• **DOCUMENT SECTION**
C-terminal modulator controls Ca2+-dependent gating of Cav1.4 L-type Ca2+ channels

Abstract

Tonic neurotransmitter release at sensory cell ribbon synapses is mediated by calcium (Ca²⁺) influx through L-type voltage-gated Ca²⁺ channels. This tonic release requires the channels to inactivate slower than in other tissues. Ca_v1.4 L-type voltage-gated Ca²⁺ channels (LTCCs) are found at high densities in photoreceptor terminals, and α1 subunit mutations cause human congenital stationary night blindness type-2 (CSNB2). Ca_v1.4 voltage-dependent inactivation is slow and Ca²⁺-dependent inactivation (CDI) is absent. We show that removal of the last 55 or 122 (C₁₂₂) C-terminal amino acid residues of the human α1 subunit restores calmodulin-dependent CDI and shifts voltage of half-maximal activation to more negative potentials. The C terminus must therefore form part of a mechanism that prevents calmodulin-dependent CDI of Ca_v1.4 and controls voltage-dependent activation. Fluorescence resonance energy transfer experiments in living cells revealed binding of C₁₂₂ to C-terminal motifs mediating CDI in other Ca²⁺ channels. The absence of this modulatory mechanism in the CSNB2 truncation mutant K1591X underlines its importance for normal retinal function in humans.

• **YOUR GOAL**
Copy out the entire Cav1.4 channel abstract word for word. The records have nothing to do with the text.

• **STUDY MATERIAL**
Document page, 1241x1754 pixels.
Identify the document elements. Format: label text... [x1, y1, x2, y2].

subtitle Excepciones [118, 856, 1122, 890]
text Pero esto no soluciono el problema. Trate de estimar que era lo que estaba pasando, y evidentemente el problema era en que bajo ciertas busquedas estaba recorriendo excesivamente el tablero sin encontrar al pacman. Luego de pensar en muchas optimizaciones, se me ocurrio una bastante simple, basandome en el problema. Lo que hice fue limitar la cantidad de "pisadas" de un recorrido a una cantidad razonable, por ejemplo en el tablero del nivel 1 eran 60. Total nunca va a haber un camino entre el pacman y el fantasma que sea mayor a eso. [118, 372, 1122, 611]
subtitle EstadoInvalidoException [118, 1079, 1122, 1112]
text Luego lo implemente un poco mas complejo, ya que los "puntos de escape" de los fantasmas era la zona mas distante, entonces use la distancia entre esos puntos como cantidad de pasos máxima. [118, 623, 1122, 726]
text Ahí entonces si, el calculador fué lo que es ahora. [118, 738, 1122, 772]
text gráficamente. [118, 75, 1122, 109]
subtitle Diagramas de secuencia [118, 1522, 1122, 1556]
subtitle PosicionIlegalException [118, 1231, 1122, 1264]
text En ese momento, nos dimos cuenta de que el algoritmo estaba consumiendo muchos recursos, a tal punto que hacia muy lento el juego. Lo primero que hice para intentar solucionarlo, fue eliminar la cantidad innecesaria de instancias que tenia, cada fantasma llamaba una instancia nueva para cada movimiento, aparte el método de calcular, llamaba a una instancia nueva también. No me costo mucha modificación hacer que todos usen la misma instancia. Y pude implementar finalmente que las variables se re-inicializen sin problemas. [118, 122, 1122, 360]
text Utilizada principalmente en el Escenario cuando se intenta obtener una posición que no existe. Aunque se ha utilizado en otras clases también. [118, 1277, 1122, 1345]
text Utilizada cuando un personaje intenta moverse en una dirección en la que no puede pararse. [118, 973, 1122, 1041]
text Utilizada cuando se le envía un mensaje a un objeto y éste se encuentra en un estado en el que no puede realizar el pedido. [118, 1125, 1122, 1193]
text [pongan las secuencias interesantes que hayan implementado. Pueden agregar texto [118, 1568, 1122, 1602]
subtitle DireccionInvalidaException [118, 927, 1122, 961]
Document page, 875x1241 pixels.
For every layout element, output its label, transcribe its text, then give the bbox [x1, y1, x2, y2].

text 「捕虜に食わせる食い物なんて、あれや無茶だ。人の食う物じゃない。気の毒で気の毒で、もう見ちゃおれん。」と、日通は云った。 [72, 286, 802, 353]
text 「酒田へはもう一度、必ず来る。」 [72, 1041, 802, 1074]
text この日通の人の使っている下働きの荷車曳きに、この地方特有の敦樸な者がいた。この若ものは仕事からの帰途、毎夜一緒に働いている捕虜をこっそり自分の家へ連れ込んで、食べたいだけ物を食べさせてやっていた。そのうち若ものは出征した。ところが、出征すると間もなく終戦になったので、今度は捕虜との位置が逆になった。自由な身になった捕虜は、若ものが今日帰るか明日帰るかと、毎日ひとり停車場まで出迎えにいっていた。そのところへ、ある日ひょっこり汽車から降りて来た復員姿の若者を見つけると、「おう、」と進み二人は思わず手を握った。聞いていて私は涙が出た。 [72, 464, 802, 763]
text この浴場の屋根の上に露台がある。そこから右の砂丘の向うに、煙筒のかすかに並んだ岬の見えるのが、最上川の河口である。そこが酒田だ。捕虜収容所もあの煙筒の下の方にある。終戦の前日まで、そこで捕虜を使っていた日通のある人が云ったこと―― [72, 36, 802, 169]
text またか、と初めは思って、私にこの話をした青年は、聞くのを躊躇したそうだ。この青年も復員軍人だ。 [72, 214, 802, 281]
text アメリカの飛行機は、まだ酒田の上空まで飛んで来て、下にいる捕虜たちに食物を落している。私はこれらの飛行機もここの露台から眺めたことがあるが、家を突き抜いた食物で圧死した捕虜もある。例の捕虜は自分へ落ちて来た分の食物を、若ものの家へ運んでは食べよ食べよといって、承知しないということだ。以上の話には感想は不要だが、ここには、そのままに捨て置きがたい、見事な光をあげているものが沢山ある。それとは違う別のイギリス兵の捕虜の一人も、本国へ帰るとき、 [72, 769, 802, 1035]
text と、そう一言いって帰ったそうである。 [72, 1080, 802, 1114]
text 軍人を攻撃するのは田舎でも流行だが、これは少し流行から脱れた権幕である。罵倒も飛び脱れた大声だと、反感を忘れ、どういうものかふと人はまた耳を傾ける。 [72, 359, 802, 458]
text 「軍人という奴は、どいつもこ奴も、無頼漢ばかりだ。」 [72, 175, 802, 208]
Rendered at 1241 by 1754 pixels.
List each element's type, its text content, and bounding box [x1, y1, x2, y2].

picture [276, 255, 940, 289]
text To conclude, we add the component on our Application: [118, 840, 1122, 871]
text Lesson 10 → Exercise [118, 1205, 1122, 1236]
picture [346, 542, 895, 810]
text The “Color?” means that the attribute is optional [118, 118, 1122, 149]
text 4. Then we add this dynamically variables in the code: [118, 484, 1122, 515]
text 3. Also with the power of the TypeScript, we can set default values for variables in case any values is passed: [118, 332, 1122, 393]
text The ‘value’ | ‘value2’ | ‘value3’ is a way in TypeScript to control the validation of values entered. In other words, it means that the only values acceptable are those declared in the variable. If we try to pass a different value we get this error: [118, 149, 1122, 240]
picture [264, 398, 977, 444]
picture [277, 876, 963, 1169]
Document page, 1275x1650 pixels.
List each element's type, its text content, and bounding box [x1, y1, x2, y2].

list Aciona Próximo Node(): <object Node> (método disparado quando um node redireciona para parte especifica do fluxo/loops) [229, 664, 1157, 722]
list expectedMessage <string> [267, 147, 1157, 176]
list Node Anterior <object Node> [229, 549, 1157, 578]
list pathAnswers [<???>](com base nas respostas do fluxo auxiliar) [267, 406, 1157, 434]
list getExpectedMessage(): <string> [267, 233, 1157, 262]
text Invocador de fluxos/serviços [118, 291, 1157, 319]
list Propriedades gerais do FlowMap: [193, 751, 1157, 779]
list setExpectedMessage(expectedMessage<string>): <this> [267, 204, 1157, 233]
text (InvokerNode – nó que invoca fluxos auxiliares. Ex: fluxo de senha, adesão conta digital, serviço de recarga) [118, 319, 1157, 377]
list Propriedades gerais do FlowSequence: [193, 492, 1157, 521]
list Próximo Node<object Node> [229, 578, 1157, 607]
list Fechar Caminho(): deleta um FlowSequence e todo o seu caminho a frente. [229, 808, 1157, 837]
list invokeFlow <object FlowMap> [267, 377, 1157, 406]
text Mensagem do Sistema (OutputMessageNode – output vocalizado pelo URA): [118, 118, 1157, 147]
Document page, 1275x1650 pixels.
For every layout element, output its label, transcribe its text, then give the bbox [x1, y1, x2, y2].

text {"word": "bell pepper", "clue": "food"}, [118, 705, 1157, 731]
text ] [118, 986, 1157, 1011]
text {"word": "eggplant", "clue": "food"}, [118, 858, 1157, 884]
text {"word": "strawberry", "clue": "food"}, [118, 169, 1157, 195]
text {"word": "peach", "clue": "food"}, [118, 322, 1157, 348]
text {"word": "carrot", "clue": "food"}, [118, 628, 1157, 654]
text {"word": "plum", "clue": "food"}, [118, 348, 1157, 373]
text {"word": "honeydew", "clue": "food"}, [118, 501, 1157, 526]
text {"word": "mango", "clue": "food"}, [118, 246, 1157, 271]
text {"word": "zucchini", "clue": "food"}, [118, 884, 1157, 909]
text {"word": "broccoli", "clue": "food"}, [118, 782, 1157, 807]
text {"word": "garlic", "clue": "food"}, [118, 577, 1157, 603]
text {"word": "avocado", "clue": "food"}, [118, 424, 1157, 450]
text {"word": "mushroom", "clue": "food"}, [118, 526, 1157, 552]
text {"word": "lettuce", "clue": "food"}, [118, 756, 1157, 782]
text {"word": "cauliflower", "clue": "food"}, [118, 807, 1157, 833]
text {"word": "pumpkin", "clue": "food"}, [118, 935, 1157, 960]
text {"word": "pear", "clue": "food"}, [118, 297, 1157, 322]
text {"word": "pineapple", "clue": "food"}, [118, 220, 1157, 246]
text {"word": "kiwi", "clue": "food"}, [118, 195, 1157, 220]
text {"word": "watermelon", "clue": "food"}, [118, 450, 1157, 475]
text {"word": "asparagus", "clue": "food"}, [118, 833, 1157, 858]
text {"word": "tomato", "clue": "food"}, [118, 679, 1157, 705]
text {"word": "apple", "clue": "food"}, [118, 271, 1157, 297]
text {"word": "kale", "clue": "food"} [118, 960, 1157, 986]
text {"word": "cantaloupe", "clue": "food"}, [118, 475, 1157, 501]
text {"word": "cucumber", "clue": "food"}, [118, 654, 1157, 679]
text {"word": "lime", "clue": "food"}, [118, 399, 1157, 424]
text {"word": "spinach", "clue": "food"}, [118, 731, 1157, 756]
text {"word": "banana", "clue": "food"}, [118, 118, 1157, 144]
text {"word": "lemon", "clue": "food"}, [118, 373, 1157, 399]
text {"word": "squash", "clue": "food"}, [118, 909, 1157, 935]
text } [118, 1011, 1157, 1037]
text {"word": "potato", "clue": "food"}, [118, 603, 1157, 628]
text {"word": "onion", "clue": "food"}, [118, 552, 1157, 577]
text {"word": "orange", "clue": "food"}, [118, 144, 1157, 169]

• **RESPONSE BELOW**
C-terminal modulator controls Ca2+-dependent gating of Cav1.4 L-type Ca2+ channels

Abstract

Tonic neurotransmitter release at sensory cell ribbon synapses is mediated by calcium (Ca²⁺) influx through L-type voltage-gated Ca²⁺ channels. This tonic release requires the channels to inactivate slower than in other tissues. Ca_v1.4 L-type voltage-gated Ca²⁺ channels (LTCCs) are found at high densities in photoreceptor terminals, and α1 subunit mutations cause human congenital stationary night blindness type-2 (CSNB2). Ca_v1.4 voltage-dependent inactivation is slow and Ca²⁺-dependent inactivation (CDI) is absent. We show that removal of the last 55 or 122 (C₁₂₂) C-terminal amino acid residues of the human α1 subunit restores calmodulin-dependent CDI and shifts voltage of half-maximal activation to more negative potentials. The C terminus must therefore form part of a mechanism that prevents calmodulin-dependent CDI of Ca_v1.4 and controls voltage-dependent activation. Fluorescence resonance energy transfer experiments in living cells revealed binding of C₁₂₂ to C-terminal motifs mediating CDI in other Ca²⁺ channels. The absence of this modulatory mechanism in the CSNB2 truncation mutant K1591X underlines its importance for normal retinal function in humans.